• _REQUIRED WORK_:
- 1) Copy the post about Jonghyun starting with "I stopped not" and going on through "06:15 pm (UTC)", renaming "Shawols" to "fans".
- 2) Go on with the post about Jonghyun from the point where it stops.

• _EXCERPT_:
I think I've maybe only cried or gotten myself into a rut thinking about Jonghyun like 2 or 3 times this year which is a feat. I still haven't listened to SHINee's The Story of Light albums after its original release save for the title tracks. His voice was just so integral to their sound for me that I can’t handle it. Even though I'm excited for them to be back, I don’t think that I can handle their sound without him. His voice was so special. He was so special to me.

I stopped not liking the song Yi Si Fuera Ella after YEARS of never listening to it after the first time. And the fact that a recently debuted idol could sing like that oh man. That man could SING.

Since his passing, I’ve struggled with the concept of an afterlife but I truly truly hope that it exists just so I can know that his soul living free away from torment. I don’t handle death very well so I think that this will always stick with me no matter how many years past.

tl;dr: i love Jonghyun so much. And I hope that the rest of you Shawols out there are doing okay on this day.

Date: 2020-12-17 06:15 pm (UTC)
From: [identity profile] catharsiskat.livejournal.com
His voice really was unreal. The versatility, the tone, the STRENGTH. We really lost one of the greatest vocalists of all time. I do miss his presence so much when I listen to TSOL but it's also a beautiful album. It took me awhile to work up to listening to it though.

<3

(no subject)

Pictured people or hands with joints:
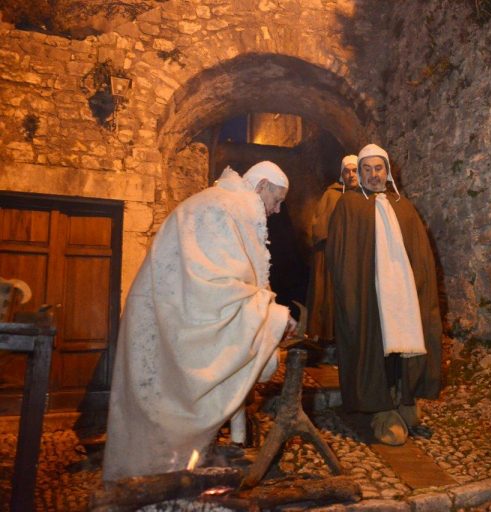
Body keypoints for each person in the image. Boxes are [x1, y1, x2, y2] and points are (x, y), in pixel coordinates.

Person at [103, 161, 297, 481]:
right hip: (172, 315)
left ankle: (163, 472)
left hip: (163, 309)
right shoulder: (229, 209)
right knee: (170, 408)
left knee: (161, 407)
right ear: (262, 186)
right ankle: (157, 477)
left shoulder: (221, 203)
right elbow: (216, 294)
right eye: (277, 200)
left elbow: (227, 282)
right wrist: (275, 317)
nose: (277, 210)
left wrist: (267, 313)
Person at [326, 144, 441, 446]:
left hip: (403, 295)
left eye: (378, 168)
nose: (373, 174)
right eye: (367, 169)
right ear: (360, 172)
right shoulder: (349, 205)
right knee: (375, 346)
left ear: (387, 171)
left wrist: (420, 287)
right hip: (370, 293)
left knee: (406, 345)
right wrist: (352, 292)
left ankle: (405, 401)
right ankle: (382, 411)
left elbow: (420, 253)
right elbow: (339, 255)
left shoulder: (403, 206)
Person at [306, 155, 359, 341]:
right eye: (347, 171)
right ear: (341, 175)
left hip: (357, 258)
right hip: (335, 256)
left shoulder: (366, 196)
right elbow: (320, 228)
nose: (351, 175)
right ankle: (328, 339)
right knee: (331, 298)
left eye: (355, 170)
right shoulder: (332, 195)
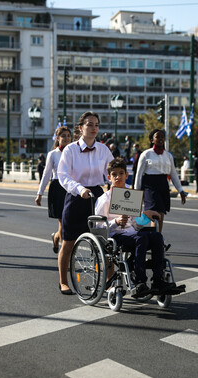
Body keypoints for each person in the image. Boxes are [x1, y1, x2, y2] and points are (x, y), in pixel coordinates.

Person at [95, 157, 177, 296]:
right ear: (109, 177)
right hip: (115, 235)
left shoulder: (130, 195)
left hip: (132, 232)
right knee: (142, 238)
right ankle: (140, 281)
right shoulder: (105, 199)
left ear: (126, 175)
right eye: (114, 174)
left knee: (157, 236)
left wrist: (146, 214)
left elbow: (135, 222)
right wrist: (116, 222)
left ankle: (158, 279)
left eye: (121, 173)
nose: (118, 177)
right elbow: (98, 226)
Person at [57, 111, 114, 294]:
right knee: (68, 242)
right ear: (81, 128)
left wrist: (126, 189)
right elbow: (63, 176)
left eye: (96, 125)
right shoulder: (70, 149)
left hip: (97, 196)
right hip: (76, 196)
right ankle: (63, 281)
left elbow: (113, 174)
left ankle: (109, 281)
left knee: (104, 241)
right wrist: (79, 189)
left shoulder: (104, 150)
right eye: (89, 124)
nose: (94, 128)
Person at [134, 129, 187, 234]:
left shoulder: (168, 156)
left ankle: (157, 236)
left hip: (163, 184)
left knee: (161, 214)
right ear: (152, 140)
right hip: (150, 185)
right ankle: (155, 238)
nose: (160, 139)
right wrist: (137, 192)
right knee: (155, 213)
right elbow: (139, 175)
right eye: (157, 137)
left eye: (162, 137)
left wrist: (180, 190)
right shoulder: (146, 154)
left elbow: (173, 174)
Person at [35, 126, 72, 254]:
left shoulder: (74, 151)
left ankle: (56, 237)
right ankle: (64, 253)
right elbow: (46, 175)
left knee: (71, 223)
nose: (66, 138)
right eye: (63, 136)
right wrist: (40, 194)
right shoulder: (53, 154)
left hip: (72, 188)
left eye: (68, 135)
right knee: (62, 222)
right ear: (57, 138)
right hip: (58, 188)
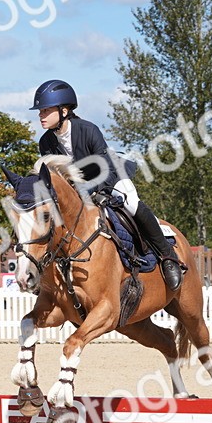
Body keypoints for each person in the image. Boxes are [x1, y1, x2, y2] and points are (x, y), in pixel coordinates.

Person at [30, 79, 184, 291]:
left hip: (111, 177)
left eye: (46, 110)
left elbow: (105, 167)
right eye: (40, 111)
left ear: (64, 110)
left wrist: (96, 192)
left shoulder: (88, 130)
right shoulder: (45, 142)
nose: (41, 115)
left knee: (131, 205)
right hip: (81, 191)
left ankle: (168, 256)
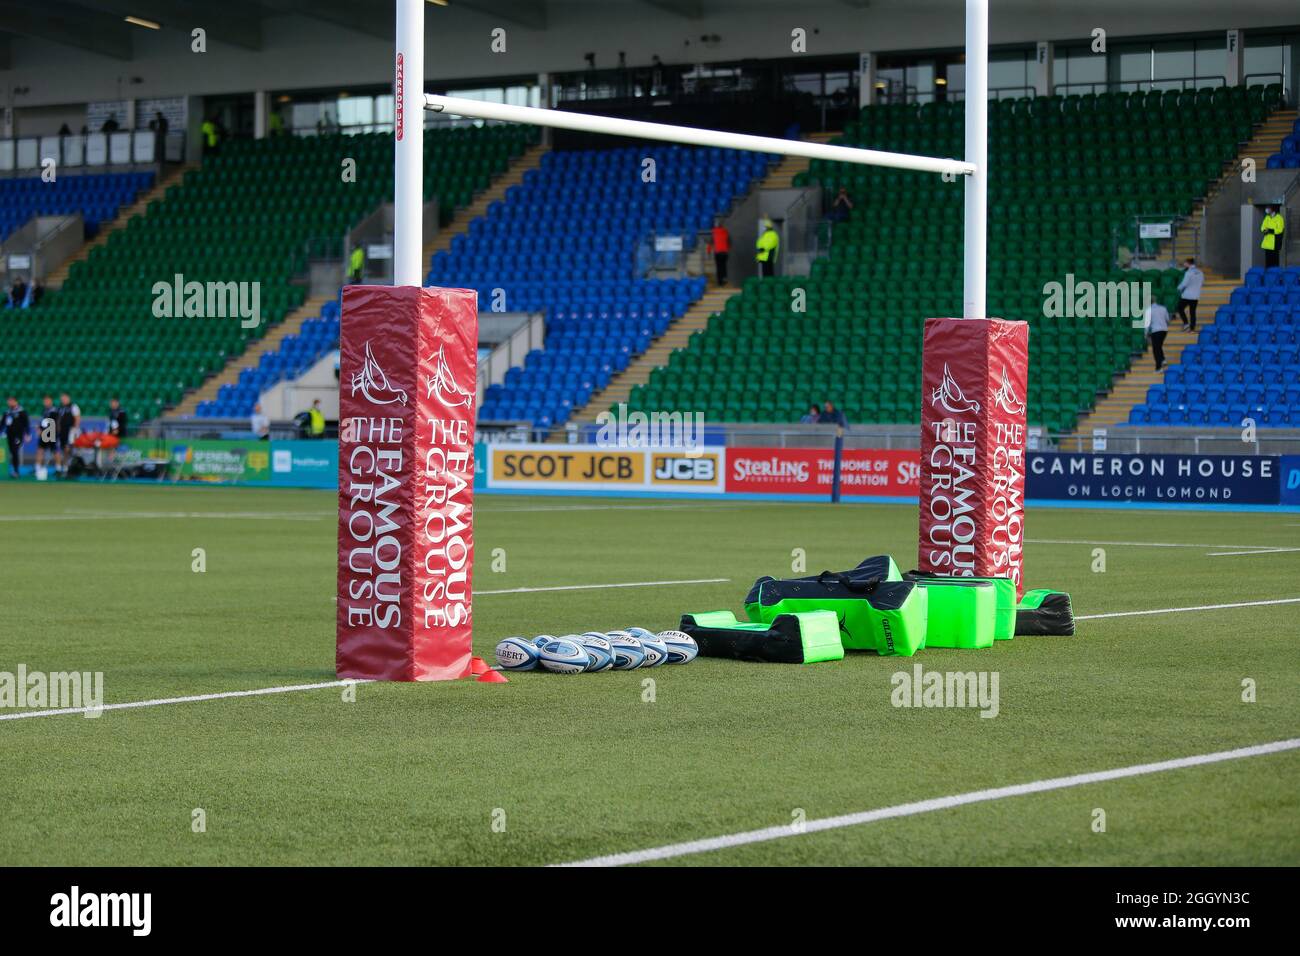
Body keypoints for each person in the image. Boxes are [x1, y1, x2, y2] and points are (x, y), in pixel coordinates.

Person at [3, 396, 30, 479]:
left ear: (16, 401)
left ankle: (16, 471)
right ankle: (14, 470)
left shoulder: (21, 412)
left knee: (15, 451)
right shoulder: (7, 412)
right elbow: (2, 424)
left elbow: (26, 423)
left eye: (11, 401)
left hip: (18, 436)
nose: (9, 403)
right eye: (8, 401)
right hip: (9, 435)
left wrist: (27, 434)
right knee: (12, 452)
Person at [54, 392, 80, 476]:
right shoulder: (60, 408)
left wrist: (75, 430)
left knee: (67, 449)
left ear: (68, 398)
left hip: (70, 431)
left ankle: (66, 468)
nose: (63, 400)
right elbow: (58, 419)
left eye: (64, 398)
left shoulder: (73, 407)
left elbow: (77, 418)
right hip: (61, 432)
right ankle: (58, 469)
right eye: (62, 398)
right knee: (58, 449)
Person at [1175, 258, 1203, 332]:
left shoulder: (1189, 272)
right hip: (1195, 295)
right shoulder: (1200, 272)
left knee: (1180, 308)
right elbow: (1201, 283)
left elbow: (1184, 284)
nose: (1184, 264)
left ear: (1188, 263)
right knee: (1192, 312)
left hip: (1187, 295)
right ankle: (1192, 328)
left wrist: (1178, 288)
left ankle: (1186, 324)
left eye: (1185, 263)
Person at [35, 395, 58, 478]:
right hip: (43, 433)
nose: (45, 402)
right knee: (40, 450)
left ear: (51, 401)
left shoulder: (54, 411)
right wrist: (39, 429)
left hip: (51, 433)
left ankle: (58, 469)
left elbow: (55, 423)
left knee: (55, 451)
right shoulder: (44, 411)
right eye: (44, 401)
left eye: (47, 400)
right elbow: (42, 422)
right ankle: (37, 468)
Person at [1145, 300, 1171, 372]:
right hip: (1164, 330)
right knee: (1158, 346)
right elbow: (1167, 320)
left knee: (1156, 349)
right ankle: (1163, 359)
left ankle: (1158, 367)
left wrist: (1146, 334)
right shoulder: (1163, 308)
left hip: (1155, 330)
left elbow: (1147, 324)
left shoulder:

• _ANSWERS FOR EACH ITEM_:
- 1)
I stopped not liking the song Yi Si Fuera Ella after YEARS of never listening to it after the first time. And the fact that a recently debuted idol could sing like that oh man. That man could SING.

Since his passing, I’ve struggled with the concept of an afterlife but I truly truly hope that it exists just so I can know that his soul living free away from torment. I don’t handle death very well so I think that this will always stick with me no matter how many years past.

tl;dr: i love Jonghyun so much. And I hope that the rest of you fans out there are doing okay on this day.

Date: 2020-12-17 06:15 pm (UTC)

- 2)
From: [identity profile] joaniemaloney.livejournal.com - Date: 2020-12-17 08:11 pm (UTC) - Expand

Date: 2020-12-17 05:48 pm (UTC)
From: [identity profile] otraera.livejournal.com
i cant believe it's been 3 years :/

Date: 2020-12-17 06:03 pm (UTC)
From: [identity profile] sciencebottle.livejournal.com
I spent close to 10 years of my life being his fan.

I remember being 13 years old and being absolutely enamoured with Jonghyun for the longest, longest time. He was my absolute favourite- my most favourite idol. I watched every single show he was on, replayed every live that he’d do, learn all of his compositions on the piano. He really was my dream guy when I was young, and watching him grow into the person he became was...so cool, you know? How he cared about those around him, how he spoke about topics that no one seemed to want to talk about...I felt so proud to be his fan.

Kpop stopped being fun for me 3 years ago and I don’t know if it will ever be fun for me again, but I’m glad that I got to be his fan. These past three years have been an absolute shit show for me, but looking up at the moon and imagining that he’s up there has brought me a lot of comfort.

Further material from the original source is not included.